GIVEN RECORDS -

· · · · ·

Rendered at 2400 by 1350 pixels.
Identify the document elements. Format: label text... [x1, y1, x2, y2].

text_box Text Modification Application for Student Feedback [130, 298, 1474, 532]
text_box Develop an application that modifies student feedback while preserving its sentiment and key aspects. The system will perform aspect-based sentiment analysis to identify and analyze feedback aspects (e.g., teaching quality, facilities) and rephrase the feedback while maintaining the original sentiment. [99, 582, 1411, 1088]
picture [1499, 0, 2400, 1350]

· · · · ·

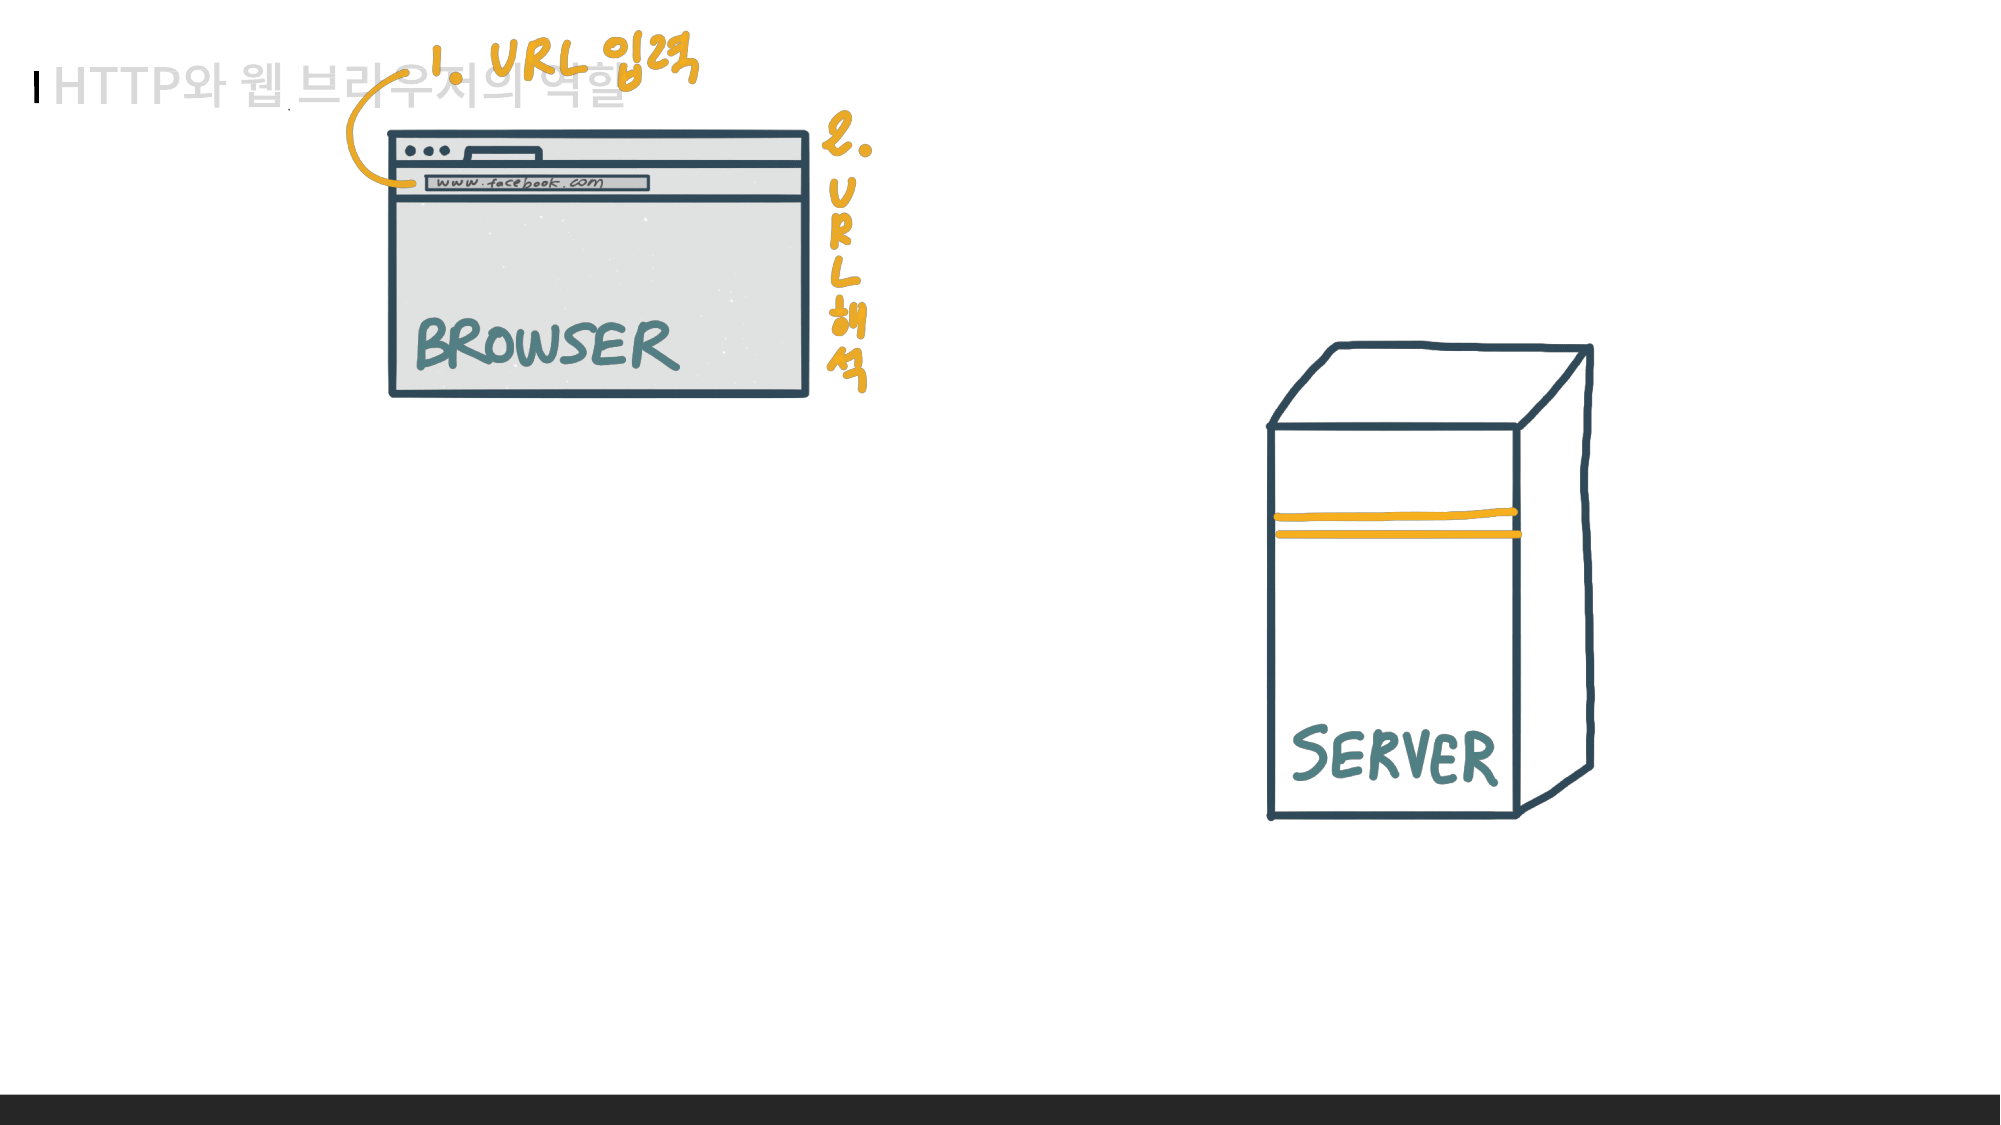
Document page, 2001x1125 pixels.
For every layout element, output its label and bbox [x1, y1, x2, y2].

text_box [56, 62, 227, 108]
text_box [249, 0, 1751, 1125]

· · · · ·

Among the lines of the data, which ones contain the word "pixels"? Show them.

Rendered at 2400 by 1350 pixels.
Document page, 2001x1125 pixels.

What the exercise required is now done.